Après « Iris » et « Solo », Philippe Decouflé revient à ses obsessions majeures : le cinéma, les illusions d'optiques et l'artifice. « Sombrero », créé en 2006, est une plongée dans les fantasmagories du XIX ème siècle avec apparitions de « monstres » et de « merveilles ». Puisé dans une mythologie américano-mexicaine et rassemblant tous les fantômes du western spaghetti, « Sombrero » est l'histoire d'un sombre héros, de la quête de Françoise par François à la recherchent de leurs ombres.

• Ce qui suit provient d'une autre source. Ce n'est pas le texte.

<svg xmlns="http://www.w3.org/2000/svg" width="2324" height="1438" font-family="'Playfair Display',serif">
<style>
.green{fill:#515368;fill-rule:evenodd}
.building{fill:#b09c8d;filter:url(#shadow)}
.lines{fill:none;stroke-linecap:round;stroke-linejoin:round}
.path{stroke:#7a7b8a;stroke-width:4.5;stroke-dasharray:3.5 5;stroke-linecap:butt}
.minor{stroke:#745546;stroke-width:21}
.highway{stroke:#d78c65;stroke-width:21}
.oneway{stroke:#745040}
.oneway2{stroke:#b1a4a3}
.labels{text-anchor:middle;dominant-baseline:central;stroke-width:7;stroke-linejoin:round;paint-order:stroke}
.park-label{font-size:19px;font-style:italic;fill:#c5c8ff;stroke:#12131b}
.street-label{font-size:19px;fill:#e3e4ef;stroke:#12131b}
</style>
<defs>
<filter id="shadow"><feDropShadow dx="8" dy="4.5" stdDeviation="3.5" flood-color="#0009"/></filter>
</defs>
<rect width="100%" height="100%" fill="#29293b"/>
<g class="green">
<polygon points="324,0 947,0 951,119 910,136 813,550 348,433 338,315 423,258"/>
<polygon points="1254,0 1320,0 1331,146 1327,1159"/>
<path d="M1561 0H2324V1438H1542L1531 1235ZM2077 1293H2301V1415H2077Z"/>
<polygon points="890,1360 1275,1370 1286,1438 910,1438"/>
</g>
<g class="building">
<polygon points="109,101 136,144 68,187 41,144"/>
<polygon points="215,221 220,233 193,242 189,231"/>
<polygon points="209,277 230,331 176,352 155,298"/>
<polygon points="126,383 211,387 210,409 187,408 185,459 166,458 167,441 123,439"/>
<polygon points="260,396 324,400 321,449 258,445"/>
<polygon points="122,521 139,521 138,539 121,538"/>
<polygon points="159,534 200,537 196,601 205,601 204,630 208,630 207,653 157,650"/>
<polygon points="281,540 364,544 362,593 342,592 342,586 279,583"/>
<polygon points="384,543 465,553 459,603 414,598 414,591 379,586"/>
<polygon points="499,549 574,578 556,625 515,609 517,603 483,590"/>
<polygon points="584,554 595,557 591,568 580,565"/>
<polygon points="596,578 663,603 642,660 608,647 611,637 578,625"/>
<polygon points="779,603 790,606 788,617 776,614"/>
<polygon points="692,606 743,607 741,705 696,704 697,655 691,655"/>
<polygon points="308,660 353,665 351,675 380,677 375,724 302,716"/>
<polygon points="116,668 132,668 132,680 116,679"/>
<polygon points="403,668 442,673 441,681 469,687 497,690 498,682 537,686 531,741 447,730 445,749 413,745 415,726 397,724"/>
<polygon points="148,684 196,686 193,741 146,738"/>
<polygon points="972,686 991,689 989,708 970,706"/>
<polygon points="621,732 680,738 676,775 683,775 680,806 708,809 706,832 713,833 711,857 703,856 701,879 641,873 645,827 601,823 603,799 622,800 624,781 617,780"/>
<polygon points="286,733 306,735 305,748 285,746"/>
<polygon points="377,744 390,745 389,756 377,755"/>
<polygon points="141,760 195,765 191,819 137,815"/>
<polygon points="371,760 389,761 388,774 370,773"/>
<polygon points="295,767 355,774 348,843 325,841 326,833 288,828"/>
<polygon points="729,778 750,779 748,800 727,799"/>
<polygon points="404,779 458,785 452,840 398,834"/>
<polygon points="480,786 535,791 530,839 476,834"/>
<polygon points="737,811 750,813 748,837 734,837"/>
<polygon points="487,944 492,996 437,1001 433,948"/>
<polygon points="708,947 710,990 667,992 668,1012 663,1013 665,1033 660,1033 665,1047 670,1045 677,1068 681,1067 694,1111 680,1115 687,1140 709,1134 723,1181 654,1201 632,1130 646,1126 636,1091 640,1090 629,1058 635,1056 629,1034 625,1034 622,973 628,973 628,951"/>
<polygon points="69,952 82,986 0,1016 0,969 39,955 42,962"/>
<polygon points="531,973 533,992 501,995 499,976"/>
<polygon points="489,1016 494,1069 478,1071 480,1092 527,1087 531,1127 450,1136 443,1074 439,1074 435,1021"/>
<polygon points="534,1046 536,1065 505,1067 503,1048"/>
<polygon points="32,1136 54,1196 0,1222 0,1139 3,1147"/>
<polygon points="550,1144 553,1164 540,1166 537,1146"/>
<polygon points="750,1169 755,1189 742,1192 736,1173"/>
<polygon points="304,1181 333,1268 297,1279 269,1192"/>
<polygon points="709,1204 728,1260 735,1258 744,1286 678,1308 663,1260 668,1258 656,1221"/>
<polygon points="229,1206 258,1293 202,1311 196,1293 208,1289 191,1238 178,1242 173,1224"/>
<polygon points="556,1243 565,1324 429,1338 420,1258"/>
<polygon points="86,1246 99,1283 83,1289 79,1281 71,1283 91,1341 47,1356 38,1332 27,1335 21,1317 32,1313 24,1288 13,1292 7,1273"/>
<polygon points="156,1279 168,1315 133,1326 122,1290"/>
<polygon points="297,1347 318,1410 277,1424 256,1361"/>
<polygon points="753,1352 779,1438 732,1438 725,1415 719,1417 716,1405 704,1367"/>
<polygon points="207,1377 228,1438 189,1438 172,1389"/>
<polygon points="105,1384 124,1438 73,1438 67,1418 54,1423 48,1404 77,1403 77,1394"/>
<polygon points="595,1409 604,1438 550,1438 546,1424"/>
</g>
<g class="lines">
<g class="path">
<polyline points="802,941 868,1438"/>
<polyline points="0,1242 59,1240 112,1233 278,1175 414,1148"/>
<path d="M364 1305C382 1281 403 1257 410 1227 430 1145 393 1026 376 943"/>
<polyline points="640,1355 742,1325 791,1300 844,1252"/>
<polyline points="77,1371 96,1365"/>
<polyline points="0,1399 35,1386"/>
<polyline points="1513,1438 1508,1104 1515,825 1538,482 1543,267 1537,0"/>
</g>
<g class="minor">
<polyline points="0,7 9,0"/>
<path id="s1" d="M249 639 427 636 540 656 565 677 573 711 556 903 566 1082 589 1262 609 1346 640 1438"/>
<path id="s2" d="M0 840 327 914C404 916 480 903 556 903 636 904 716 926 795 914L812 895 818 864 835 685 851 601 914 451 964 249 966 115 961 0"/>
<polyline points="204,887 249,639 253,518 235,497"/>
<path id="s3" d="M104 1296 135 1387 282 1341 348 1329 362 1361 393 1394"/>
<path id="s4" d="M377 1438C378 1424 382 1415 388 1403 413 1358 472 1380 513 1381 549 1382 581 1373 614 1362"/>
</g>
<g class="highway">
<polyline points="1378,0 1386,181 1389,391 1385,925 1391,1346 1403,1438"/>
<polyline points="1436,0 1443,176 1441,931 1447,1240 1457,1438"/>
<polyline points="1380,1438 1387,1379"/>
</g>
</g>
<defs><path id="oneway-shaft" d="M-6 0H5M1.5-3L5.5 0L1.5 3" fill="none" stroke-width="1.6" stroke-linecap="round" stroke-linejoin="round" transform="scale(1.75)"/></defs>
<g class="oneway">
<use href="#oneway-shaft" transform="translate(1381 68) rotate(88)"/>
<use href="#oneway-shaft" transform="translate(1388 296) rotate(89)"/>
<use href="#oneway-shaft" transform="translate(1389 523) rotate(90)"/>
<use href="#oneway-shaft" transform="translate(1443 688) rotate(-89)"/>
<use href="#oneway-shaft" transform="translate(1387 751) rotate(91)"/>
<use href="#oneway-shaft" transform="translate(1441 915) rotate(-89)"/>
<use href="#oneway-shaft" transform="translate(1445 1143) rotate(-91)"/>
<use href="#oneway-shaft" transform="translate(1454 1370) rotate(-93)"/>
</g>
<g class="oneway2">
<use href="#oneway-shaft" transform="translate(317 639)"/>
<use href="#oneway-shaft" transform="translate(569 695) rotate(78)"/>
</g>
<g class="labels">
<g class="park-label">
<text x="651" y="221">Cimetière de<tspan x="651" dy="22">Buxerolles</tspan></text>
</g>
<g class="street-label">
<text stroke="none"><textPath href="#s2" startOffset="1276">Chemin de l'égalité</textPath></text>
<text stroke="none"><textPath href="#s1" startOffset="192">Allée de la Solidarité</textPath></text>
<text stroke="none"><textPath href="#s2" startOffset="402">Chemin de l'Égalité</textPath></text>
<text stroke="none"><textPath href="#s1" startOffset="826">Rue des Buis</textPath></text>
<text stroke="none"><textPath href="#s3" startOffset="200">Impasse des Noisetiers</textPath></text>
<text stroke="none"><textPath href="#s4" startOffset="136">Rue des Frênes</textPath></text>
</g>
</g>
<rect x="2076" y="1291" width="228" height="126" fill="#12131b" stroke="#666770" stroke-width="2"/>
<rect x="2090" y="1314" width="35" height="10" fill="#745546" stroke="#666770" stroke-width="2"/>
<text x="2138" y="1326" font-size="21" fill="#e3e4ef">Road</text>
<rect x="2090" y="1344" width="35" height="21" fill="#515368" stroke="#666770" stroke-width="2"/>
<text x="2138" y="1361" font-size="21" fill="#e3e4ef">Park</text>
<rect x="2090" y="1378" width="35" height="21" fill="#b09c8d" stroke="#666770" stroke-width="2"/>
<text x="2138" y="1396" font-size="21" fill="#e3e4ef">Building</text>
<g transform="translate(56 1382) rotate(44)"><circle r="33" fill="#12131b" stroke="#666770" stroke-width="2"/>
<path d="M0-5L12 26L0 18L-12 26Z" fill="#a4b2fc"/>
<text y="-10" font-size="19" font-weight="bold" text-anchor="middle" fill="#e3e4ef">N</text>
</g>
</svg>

Sur des textes de Claude Ponti, auteur pour enfant, les mots attirent les images et inversement. Ce savoureux jeux de va et vient entre la forme et le fond alerte le spectateur et le plonge dans des abîmes de subtilité. Avant toute chose, « Sombrero » revisite l'art ancestral de l'ombromanie, des chinoiseries du music-hall. Il dynamite leur représentation en proposant plusieurs surfaces de captations et de sources lumineuses. Différents plans se succèdent dans l'espace pour interférer avec le réel, ainsi qu'avec les corps des danseurs. Un savant jeu d'échelle se met en place. L'interaction entre les ombres et les corps réserve des moments de pure poésie. Philippe Decouflé a le secret pour créer des images vertigineuses et marquantes comme au temps du cinéma muet. D'ailleurs, cette incorporation des ombres évoque le cinéma expressionniste allemand, dont le fantôme de Nosferatu plane sur quelques séquences clés. Au cours de ce voyage dans la mythologie même du cinéma, nous croisons certains de ses archétypes comme dans ce final décalé, un hommage au film Il était une fois dans l'ouest de Sergio Leone
Cependant le système mis en œuvre est limité. En effet, pour mettre un peu plus le spectateur «à l'ombre », le chorégraphe utilise la vidéo pour capter des gestes et des expressions retransmises et trafiquées en direct sur des écrans visibles par le public. Ces images générées en live ont pour vocation de créer un vertige, mais elles sont loin d'être aussi fortes que les effets d'optiques du pré cinéma. Pour la première fois le système Decouflé atteint ses limites. A force d'accumuler les effets et de mélanger les « techniques manuelles » et les nouvelles technologies, « Sombrero » dévie et perd de son esthétisme originel. Les effets s'apparentent parfois à un mauvais clip vidéo rempli d'images saturées aux couleurs criardes. Au niveau de la technique, le spectacle n'est pas parfaitement rodé. Un trop plein de machines et de projecteurs, et une accumulation de prouesses techniques demandent une précision d'horloger dans le timing. Du coup, le synchronisme est difficile à gérer pour les danseurs qui sont souvent en décalage avec leur double virtuel.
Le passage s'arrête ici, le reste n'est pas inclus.